If your agent runs for long enough, it may end up filling the entire model context window. By default, this will cause the agent to terminate (with a log message indicating the reason). Alternatively, you can specify that the conversation should be truncated and the agent loop continue.

This behavior is controlled by the truncation parameter (which is "disabled" by default, doing no truncation). To perform truncation, specify either "auto" (which reduces conversation size by roughly 30%) or pass a custom MessageFilter function. For example:

react(... truncation="auto")
react(..., truncation=custom_truncation)

The default "auto" truncation scheme calls the trim_messages() function with a preserve ratio of 0.7.

Note that if you enable truncation then a message limit may not work as expected because truncation will remove old messages, potentially keeping the conversation length below your message limit.
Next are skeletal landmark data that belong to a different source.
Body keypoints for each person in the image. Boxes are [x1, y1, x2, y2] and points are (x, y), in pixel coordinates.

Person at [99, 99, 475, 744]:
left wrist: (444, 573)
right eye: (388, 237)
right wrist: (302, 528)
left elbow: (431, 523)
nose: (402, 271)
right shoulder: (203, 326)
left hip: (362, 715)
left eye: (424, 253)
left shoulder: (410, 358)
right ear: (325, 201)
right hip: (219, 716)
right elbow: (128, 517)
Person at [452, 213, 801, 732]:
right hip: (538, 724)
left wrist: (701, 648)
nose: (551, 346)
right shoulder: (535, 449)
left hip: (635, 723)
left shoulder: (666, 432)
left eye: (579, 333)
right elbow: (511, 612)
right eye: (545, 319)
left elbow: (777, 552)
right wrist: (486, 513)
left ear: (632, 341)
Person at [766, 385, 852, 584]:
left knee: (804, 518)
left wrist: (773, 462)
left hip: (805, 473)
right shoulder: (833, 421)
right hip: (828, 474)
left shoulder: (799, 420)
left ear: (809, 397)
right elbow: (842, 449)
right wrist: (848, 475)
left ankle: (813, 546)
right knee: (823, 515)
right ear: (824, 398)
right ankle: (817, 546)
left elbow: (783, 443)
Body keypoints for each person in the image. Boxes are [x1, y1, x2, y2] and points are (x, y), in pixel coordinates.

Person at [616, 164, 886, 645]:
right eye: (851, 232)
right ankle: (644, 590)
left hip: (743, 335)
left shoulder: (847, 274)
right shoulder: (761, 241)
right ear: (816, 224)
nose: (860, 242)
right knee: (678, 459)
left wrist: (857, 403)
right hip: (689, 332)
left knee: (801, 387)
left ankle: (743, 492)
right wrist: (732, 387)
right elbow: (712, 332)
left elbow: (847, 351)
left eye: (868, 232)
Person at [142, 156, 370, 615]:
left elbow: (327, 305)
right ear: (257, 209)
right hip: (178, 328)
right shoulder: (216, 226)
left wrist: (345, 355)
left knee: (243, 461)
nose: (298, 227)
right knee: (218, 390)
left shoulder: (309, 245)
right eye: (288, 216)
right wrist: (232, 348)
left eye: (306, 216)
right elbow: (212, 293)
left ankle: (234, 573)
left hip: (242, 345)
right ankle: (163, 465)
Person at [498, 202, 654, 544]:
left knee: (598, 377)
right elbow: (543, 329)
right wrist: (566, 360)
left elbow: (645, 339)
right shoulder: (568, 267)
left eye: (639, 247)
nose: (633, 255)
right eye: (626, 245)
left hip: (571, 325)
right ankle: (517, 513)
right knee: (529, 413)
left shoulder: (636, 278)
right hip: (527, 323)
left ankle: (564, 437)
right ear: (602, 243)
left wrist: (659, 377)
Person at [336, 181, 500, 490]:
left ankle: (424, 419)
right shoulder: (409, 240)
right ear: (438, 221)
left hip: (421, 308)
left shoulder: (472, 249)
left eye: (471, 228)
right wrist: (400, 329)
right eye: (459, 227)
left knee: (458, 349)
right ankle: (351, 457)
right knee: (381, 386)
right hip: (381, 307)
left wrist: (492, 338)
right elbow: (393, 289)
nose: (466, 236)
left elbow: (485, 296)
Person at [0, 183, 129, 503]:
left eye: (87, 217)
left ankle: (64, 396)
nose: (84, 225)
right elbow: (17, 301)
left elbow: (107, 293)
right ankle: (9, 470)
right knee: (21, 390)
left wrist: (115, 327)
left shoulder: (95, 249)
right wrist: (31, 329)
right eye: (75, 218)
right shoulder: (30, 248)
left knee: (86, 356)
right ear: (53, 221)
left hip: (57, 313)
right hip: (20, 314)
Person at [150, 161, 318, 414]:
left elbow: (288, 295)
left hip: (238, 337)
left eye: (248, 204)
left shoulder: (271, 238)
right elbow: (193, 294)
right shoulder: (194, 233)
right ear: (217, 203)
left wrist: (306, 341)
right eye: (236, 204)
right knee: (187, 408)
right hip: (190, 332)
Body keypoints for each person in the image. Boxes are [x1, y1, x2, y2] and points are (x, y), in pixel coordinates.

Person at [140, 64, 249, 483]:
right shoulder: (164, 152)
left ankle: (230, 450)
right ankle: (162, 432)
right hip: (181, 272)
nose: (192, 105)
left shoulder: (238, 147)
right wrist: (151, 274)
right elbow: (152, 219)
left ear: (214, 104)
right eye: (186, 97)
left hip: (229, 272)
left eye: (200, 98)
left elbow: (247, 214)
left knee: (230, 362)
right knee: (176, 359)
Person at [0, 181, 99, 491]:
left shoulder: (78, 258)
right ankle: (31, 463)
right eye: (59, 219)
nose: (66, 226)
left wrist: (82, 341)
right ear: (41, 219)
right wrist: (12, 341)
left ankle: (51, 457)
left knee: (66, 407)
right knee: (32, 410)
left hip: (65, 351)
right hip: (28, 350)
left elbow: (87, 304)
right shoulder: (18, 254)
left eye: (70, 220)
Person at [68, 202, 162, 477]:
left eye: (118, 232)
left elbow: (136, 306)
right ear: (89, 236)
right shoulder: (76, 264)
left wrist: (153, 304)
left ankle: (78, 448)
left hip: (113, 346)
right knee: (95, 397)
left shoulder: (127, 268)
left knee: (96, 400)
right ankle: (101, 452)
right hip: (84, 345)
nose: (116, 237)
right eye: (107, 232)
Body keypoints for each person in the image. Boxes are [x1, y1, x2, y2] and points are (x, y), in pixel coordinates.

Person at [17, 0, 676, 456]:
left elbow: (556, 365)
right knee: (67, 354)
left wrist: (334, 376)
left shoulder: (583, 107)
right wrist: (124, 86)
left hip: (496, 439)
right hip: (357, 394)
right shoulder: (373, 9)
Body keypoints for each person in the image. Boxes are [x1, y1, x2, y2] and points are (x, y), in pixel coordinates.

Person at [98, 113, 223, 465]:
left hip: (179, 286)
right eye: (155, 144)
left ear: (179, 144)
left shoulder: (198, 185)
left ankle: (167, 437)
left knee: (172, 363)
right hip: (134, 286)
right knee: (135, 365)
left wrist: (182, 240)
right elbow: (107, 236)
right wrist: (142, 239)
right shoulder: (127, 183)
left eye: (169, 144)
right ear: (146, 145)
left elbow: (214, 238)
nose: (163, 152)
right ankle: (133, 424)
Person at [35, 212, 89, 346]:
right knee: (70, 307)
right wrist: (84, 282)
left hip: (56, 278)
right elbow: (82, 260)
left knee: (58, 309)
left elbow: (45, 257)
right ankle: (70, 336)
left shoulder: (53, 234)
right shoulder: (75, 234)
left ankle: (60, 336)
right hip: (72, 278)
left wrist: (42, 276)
In this case you can also consider applying a time limit and/or token limit.

Model

The model parameter to react() agent lets you specify an alternate model to use for the agent loop (if not specified then the default model for the evaluation is used). In some cases you might want to do something fancier than just call a model (e.g. do a “best of n” sampling an pick the best response). Pass a Agent as the model parameter to implement this type of custom scheme. For example:

@agent
def best_of_n(n: int, discriminator: str | Model):

    async def execute(state: AgentState, tools: list[Tool]):
        # resolve model
        discriminator = get_model(discriminator)

        # sample from the model `n` times then use the
        # `discriminator` to pick the best response and return it

        return state

    return execute

Note that when you pass an Agent as the model it must include a tools parameter so that the ReAct agent can forward its tools.